# Dataset content
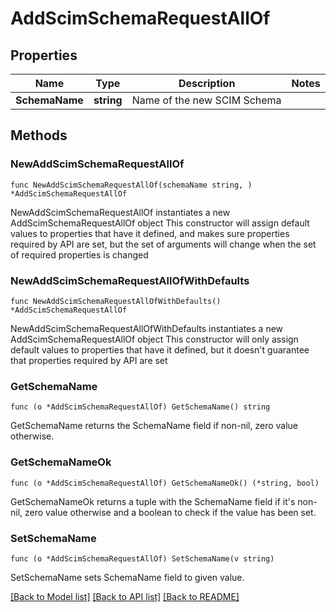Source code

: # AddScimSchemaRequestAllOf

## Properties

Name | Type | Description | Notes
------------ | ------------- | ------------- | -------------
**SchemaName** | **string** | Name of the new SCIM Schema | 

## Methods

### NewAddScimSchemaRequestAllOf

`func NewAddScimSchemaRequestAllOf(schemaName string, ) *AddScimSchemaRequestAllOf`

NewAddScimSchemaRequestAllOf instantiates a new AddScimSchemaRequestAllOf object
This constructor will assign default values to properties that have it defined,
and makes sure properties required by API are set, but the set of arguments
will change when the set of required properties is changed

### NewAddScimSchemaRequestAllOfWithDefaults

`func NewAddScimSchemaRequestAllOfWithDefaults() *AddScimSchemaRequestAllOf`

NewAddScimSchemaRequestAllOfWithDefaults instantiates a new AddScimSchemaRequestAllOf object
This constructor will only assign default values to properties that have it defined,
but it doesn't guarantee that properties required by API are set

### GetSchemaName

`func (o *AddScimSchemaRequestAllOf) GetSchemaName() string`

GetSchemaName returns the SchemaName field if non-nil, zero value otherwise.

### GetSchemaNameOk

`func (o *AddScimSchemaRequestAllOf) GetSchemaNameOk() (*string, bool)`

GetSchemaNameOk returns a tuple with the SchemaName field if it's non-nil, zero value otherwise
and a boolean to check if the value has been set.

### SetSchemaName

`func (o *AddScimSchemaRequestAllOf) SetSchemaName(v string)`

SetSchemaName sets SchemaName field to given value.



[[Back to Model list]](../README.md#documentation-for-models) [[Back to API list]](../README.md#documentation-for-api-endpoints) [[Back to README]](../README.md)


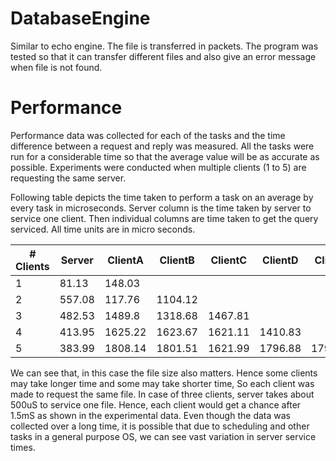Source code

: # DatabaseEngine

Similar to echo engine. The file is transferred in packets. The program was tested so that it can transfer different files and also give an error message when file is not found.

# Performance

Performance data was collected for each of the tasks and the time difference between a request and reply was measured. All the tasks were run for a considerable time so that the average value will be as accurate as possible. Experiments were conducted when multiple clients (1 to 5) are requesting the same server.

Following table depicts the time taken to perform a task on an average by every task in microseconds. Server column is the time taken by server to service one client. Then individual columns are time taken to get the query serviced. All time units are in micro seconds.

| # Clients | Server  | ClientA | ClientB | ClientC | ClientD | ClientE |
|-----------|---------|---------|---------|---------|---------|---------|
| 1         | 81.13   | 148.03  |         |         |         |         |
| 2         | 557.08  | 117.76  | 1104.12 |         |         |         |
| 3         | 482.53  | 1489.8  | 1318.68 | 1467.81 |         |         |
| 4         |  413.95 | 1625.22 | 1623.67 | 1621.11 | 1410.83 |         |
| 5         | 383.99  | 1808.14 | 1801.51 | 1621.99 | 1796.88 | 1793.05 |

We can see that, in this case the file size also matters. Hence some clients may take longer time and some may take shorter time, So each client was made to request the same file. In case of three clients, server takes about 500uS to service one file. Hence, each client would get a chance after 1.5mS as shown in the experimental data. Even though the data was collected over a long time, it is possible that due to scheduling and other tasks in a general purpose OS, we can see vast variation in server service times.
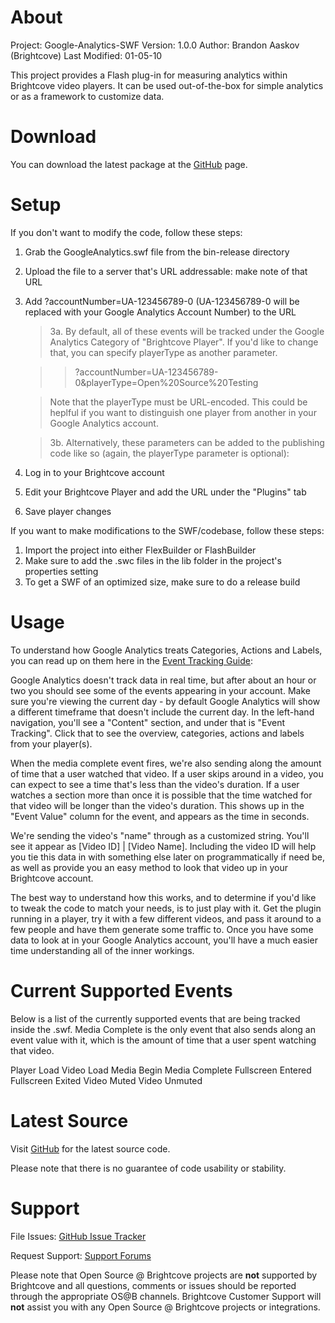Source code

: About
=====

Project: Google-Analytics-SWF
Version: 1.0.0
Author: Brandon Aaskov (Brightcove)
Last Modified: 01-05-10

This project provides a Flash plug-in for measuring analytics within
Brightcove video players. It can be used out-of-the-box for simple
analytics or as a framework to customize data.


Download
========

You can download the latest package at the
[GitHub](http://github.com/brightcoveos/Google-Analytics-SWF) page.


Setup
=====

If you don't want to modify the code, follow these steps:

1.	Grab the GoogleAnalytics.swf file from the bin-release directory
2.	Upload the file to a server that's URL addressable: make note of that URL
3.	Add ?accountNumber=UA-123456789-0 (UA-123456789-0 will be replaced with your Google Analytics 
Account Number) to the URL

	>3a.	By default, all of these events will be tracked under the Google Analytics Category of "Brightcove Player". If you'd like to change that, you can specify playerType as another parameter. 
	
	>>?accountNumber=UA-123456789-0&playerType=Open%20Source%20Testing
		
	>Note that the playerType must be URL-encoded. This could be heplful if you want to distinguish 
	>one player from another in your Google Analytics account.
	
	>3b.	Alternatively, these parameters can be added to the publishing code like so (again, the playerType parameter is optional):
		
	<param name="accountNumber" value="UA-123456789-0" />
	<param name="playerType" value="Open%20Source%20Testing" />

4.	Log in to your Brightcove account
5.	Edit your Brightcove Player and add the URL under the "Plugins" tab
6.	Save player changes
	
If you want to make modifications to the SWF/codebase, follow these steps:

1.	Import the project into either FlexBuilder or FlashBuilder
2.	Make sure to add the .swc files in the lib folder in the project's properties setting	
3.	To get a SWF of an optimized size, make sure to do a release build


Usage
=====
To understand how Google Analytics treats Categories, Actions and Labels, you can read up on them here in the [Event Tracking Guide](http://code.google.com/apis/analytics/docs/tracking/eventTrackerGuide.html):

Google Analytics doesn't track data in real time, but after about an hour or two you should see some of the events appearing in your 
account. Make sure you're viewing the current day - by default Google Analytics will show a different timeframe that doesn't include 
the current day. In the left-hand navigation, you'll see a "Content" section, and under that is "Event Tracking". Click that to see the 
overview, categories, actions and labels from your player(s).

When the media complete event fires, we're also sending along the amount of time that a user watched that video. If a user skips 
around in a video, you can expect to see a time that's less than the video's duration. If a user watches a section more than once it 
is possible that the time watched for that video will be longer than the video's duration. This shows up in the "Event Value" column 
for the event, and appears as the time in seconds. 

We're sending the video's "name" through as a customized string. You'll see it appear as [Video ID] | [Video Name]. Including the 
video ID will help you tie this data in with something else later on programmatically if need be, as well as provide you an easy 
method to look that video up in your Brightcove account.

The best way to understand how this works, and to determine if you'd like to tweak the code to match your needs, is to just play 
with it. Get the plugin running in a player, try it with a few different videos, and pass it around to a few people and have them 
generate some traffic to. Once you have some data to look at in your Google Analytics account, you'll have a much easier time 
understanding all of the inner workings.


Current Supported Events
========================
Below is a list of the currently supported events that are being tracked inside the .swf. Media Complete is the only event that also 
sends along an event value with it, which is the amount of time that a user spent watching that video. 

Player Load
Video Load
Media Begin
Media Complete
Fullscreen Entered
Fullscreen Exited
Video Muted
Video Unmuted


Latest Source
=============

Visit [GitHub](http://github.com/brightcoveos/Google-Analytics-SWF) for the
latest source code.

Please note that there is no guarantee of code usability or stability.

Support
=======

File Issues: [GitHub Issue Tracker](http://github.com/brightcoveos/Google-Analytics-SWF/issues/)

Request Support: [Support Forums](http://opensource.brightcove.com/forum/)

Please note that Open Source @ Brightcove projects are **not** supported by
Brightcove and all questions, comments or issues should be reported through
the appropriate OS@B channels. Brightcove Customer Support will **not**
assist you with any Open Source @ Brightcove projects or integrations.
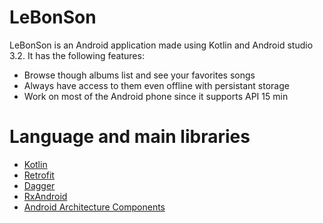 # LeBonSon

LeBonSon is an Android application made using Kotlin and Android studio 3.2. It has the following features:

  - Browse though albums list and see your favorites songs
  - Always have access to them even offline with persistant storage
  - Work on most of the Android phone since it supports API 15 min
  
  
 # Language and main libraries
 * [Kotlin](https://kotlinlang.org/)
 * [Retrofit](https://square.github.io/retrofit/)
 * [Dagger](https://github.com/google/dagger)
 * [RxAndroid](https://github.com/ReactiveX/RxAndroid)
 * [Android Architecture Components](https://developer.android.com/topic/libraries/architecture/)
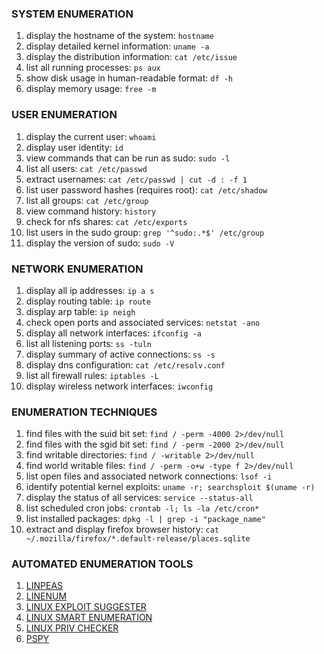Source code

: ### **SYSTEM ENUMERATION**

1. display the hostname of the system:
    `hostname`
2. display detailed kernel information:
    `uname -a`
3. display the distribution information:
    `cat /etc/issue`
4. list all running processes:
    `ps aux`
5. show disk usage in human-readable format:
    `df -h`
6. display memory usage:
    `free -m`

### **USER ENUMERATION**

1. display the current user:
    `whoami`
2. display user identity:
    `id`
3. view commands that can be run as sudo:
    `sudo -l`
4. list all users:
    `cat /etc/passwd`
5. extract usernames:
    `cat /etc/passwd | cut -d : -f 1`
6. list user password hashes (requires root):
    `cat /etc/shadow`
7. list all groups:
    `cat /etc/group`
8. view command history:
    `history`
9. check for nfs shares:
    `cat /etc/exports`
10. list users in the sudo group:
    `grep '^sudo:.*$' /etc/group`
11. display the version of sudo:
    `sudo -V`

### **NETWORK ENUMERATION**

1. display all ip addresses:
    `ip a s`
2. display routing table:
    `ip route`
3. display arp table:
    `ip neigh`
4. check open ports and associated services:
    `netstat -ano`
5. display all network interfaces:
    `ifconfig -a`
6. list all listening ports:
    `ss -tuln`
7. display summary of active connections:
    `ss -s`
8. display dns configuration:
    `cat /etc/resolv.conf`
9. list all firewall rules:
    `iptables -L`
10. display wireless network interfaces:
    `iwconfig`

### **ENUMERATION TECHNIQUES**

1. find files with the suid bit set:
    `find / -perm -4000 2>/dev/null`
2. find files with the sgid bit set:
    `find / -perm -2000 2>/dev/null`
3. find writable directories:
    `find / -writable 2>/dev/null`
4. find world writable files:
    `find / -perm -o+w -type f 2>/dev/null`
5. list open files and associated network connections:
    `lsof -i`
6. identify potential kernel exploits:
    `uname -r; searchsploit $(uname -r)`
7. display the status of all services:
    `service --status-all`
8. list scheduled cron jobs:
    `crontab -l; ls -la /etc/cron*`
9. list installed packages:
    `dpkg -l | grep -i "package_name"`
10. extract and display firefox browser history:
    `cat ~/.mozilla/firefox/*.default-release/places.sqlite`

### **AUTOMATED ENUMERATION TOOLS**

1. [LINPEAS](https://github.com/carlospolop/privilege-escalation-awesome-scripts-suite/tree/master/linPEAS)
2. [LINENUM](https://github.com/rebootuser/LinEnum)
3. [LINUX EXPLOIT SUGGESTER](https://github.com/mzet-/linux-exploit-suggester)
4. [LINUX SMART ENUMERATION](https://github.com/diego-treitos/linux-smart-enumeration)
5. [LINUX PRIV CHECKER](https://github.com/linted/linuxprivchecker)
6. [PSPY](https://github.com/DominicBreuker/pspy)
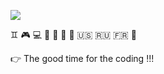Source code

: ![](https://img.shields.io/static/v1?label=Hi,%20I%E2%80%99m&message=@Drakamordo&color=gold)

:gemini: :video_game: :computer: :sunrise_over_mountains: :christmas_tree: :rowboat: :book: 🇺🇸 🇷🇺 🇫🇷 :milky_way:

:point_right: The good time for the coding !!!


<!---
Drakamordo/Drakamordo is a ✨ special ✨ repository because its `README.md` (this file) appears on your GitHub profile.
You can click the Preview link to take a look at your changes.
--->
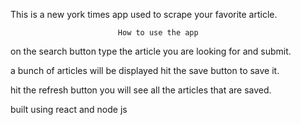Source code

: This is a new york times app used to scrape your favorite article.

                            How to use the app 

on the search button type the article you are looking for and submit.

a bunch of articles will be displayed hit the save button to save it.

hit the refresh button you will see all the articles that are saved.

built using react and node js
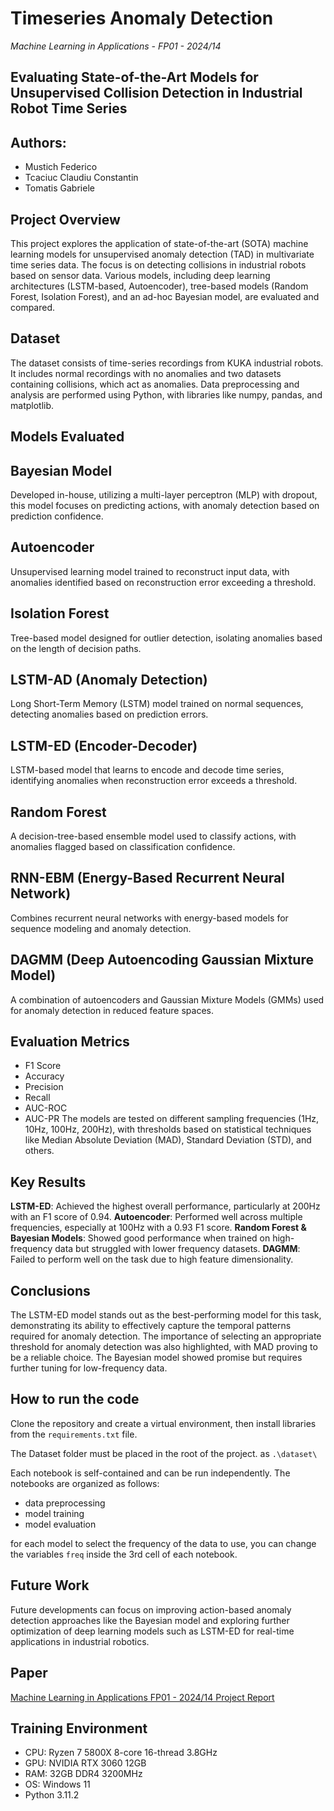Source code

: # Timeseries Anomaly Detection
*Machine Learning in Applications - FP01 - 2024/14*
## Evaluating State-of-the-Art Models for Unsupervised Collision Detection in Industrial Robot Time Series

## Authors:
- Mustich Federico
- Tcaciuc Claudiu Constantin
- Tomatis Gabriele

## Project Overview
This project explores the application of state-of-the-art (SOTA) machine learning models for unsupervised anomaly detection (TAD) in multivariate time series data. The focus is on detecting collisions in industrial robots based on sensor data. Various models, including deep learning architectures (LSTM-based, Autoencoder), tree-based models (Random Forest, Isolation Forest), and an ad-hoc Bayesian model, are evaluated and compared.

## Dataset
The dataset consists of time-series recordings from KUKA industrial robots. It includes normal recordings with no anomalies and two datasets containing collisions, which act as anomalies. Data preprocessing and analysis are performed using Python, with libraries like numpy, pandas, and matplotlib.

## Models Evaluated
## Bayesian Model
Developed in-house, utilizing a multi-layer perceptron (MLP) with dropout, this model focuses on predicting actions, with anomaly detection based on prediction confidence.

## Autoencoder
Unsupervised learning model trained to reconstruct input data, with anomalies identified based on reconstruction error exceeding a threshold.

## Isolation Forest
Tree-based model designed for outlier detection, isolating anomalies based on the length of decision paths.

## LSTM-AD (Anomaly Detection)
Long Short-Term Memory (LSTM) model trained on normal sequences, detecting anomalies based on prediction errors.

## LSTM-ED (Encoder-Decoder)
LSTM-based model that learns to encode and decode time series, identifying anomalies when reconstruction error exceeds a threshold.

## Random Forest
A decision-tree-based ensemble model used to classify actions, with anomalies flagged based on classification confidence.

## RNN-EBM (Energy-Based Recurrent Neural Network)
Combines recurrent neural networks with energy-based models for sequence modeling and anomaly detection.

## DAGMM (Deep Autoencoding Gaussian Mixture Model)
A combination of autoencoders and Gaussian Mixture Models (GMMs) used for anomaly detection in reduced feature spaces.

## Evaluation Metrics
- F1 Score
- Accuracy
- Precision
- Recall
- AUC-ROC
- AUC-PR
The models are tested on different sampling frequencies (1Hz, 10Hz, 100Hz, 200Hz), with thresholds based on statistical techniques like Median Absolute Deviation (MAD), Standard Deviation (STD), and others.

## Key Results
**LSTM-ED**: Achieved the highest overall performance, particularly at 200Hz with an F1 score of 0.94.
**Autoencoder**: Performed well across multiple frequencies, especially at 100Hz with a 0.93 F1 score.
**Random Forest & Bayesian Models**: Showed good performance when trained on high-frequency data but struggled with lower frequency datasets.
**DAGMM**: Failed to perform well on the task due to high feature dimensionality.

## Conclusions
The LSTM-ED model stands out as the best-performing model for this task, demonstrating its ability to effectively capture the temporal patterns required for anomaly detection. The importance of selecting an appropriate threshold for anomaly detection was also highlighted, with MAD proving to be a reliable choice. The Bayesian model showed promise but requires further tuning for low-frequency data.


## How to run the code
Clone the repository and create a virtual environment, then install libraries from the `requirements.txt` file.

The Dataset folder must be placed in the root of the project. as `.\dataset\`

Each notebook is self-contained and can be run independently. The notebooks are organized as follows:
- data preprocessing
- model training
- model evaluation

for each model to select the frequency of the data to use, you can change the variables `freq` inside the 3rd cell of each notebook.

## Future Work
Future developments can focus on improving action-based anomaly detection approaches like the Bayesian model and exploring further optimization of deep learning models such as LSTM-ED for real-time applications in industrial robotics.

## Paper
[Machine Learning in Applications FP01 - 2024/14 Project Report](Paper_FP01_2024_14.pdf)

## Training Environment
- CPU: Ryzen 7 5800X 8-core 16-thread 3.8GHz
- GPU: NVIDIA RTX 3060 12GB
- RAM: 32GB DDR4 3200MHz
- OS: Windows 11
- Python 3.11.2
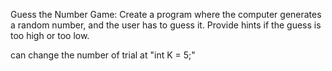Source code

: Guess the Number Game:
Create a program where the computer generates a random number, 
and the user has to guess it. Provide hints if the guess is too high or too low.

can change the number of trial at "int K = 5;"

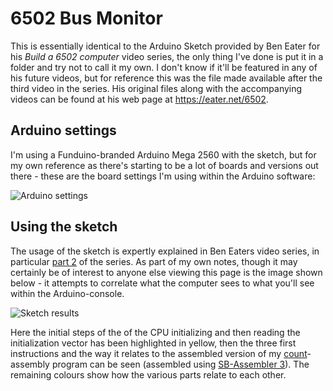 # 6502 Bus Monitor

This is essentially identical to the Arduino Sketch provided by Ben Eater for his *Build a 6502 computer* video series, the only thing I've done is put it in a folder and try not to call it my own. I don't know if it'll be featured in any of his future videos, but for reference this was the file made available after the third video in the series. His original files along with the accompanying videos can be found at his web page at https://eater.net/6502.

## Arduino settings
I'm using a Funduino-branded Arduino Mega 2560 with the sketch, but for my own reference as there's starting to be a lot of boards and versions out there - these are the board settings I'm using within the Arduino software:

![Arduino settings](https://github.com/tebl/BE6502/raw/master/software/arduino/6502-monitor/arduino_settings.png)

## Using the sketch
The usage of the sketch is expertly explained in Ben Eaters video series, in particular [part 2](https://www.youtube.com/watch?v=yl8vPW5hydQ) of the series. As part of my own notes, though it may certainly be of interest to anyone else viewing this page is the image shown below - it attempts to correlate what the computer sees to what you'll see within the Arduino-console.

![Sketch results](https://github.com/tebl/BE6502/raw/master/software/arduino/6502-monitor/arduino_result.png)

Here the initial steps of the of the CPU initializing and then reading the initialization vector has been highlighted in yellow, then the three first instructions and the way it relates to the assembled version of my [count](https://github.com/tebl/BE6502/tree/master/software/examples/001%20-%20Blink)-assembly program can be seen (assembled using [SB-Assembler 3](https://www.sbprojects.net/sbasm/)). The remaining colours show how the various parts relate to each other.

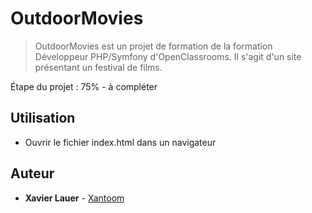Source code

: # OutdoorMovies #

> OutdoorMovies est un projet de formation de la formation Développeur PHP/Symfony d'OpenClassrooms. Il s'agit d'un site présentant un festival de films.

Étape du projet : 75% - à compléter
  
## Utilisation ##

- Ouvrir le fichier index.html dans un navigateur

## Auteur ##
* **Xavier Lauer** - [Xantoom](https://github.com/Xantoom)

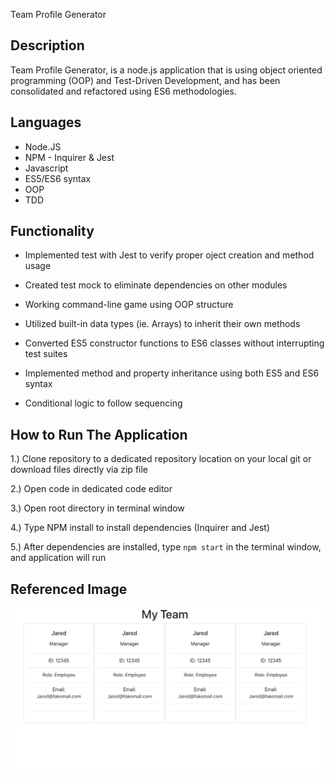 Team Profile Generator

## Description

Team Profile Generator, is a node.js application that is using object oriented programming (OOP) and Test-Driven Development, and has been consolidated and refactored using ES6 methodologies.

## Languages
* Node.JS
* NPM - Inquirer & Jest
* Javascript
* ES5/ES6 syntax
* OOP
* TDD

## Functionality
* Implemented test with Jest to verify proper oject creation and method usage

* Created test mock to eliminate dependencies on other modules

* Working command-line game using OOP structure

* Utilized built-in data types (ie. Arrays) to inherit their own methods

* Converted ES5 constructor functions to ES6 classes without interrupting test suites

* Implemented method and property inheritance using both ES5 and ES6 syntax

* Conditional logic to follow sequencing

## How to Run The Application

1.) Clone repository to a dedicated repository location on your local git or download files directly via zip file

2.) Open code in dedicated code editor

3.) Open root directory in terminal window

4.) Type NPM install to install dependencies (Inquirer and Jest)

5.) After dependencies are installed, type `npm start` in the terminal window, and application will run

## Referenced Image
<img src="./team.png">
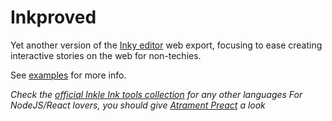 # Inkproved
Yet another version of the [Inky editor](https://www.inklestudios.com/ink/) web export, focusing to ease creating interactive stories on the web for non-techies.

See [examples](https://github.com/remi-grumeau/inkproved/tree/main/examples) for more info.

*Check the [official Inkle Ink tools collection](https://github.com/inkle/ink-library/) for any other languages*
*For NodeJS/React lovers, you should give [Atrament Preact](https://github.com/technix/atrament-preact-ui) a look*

# What the exercise asks
Revise the lines from the one containing "as another parameter." up to and including the one containing "a release build", replacing "playerType" with "playerLabel" throughout and leaving everything else unchanged.

# Written answer
	>3a.	By default, all of these events will be tracked under the Google Analytics Category of "Brightcove Player". If you'd like to change that, you can specify playerLabel as another parameter. 
	
	>>?accountNumber=UA-123456789-0&playerLabel=Open%20Source%20Testing
		
	>Note that the playerLabel must be URL-encoded. This could be heplful if you want to distinguish 
	>one player from another in your Google Analytics account.
	
	>3b.	Alternatively, these parameters can be added to the publishing code like so (again, the playerLabel parameter is optional):
		
	<param name="accountNumber" value="UA-123456789-0" />
	<param name="playerLabel" value="Open%20Source%20Testing" />

4.	Log in to your Brightcove account
5.	Edit your Brightcove Player and add the URL under the "Plugins" tab
6.	Save player changes
	
If you want to make modifications to the SWF/codebase, follow these steps:

1.	Import the project into either FlexBuilder or FlashBuilder
2.	Make sure to add the .swc files in the lib folder in the project's properties setting	
3.	To get a SWF of an optimized size, make sure to do a release build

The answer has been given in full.